Hata is a word that describes the result of striking - whether the sound or rhythm resulting from the striking of a drum, or the injury and death resulting from being struck. But it is also a compound word, which intends the concept of the confrontational encounter: affliction, struggling, tormentation. As such, it perfectly describes the violent sexual violation of a woman, and the resulting misery and devastation. It describes the rapist cheating her lover of their potential child (by the rape impregnating the woman instead of her lover). This theft shares the concept of "cheat" in a gambler's sense, rather than any disloyalty: unfair. Hata is the merciless and cruel multiplication of misery causing misery, the endless cycle of distress.
Ana- is the negation or absence of this hata, what in English would be rendered un-hata. Anahata is not the opposite of hata - merely the absence of hata.
This is the heart chakra.
What is the result of a drum which is un-struck? What is the result of an absence of affliction, struggle and torment? What is the result of a woman remaining unviolated? What is the result of the absence of unfairness, and cruelty? What stops misery from causing further misery? What is the end of our distress?

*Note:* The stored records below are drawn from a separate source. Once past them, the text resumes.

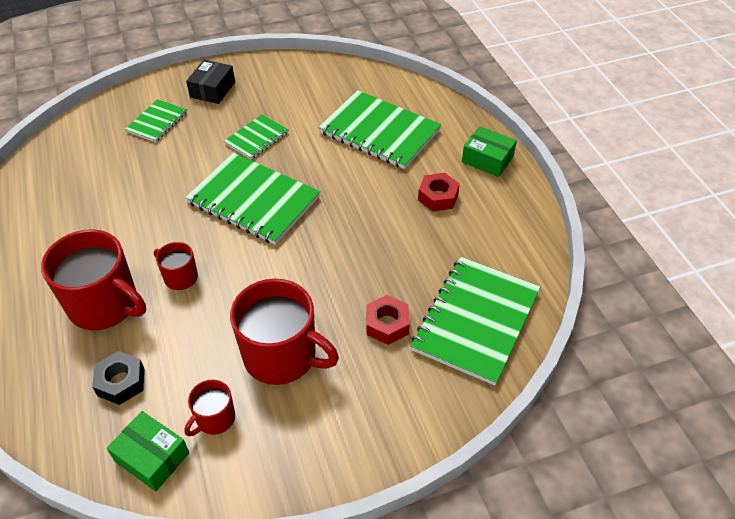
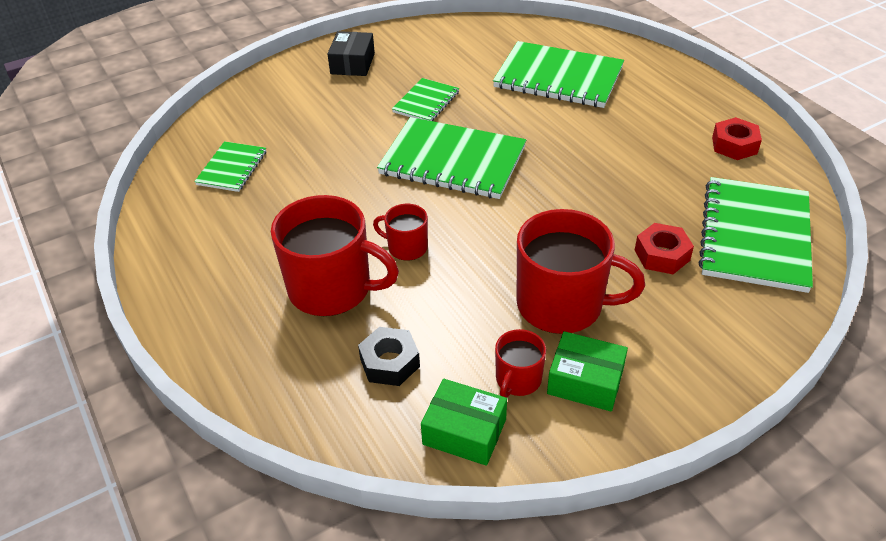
camera: 10 degrees left, 5 degrees down
(157, 122) = (304, 102): green notebook -> green notebook (232, 168)
(438, 197) = (653, 128): red nut -> red nut (734, 145)
(487, 159) = (686, 87): green box -> green box (585, 381)

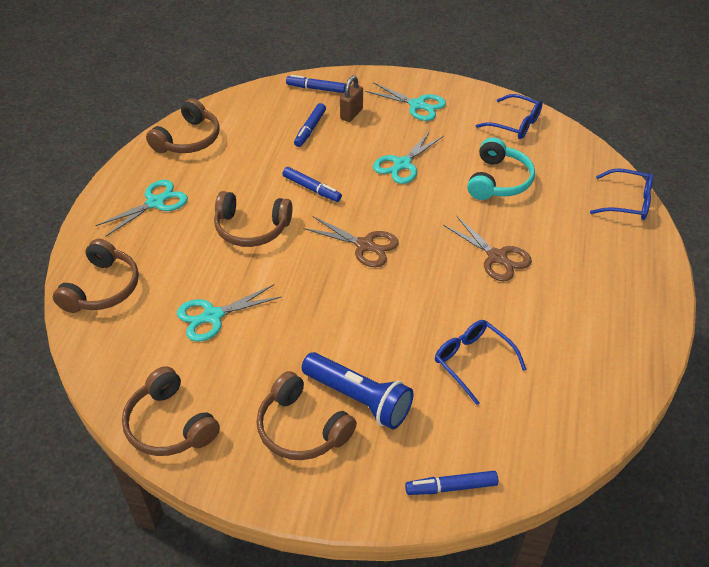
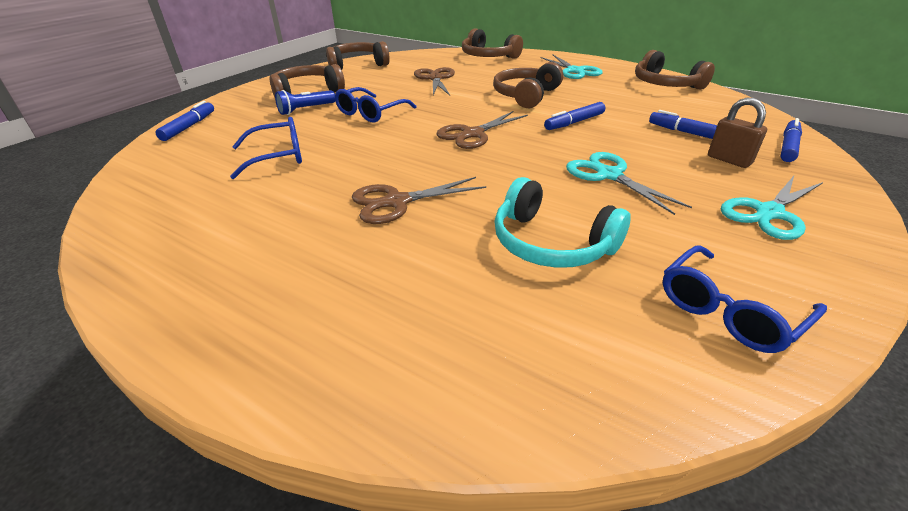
camera: 110 degrees right, 10 degrees down
(212, 316) = (435, 78): turquoise scissors -> brown scissors
(358, 399) = (306, 109): blue flashlight -> blue flashlight, size x0.60
(626, 202) = (422, 396): blue glasses -> blue glasses (371, 113)

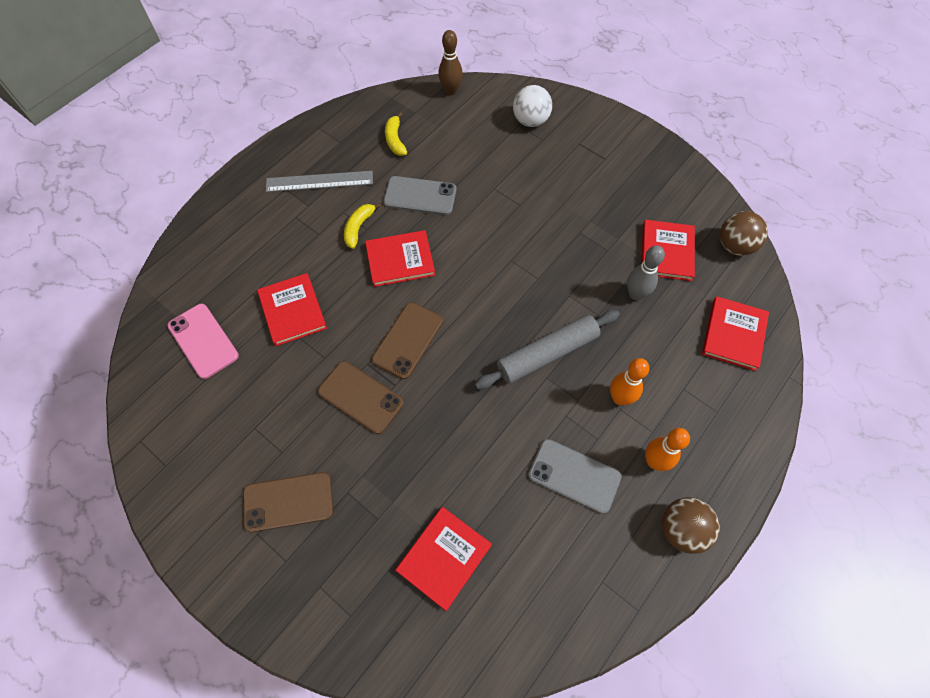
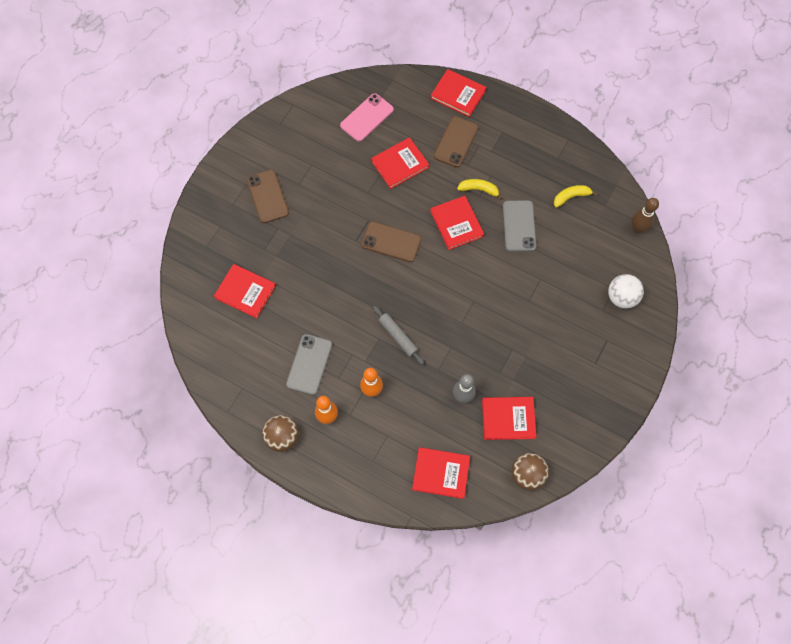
camera: 80 degrees right, 5 degrees up
(211, 226) = (458, 94): none -> red book
(319, 181) = (515, 153): grey ruler -> none
(360, 397) = (343, 221): brown phone -> brown phone (456, 142)
(547, 354) = (398, 337): grey rolling pin -> grey rolling pin, size x0.64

Siddha-artha, skilfullness, is the end of distress: it is the means of Karma Yoga. This skill is in friendship. Friendship is not only the result of, but the means and purpose of the holy life. Following our heart, acting with this love, this friendship, this compassion, is the means of becoming skillful (Siddhartha). Skillfullness is the means by which we obtain our goals: it is the means by which we shape our habits, and master all the chakras (instincts). Resulting in ajapa japa, japa without effort, effortless skillfulness.
When one is skillful, how can one be cheated of what is fairly theirs? With a skillful opponent, every other player plays fairly. When one is skillful, one will remain unviolated, untormented, unconfronted. The drum will remain unstruck. Skillful soldiers and dancers do not need the drum to tell them when to step, you do not require anything to tell you your duty.
Let your heart guide your gut feeling (Manipura): you know the way without regret. You know your Dharma. Develop your heart and you will find your voice (Vishuddha)!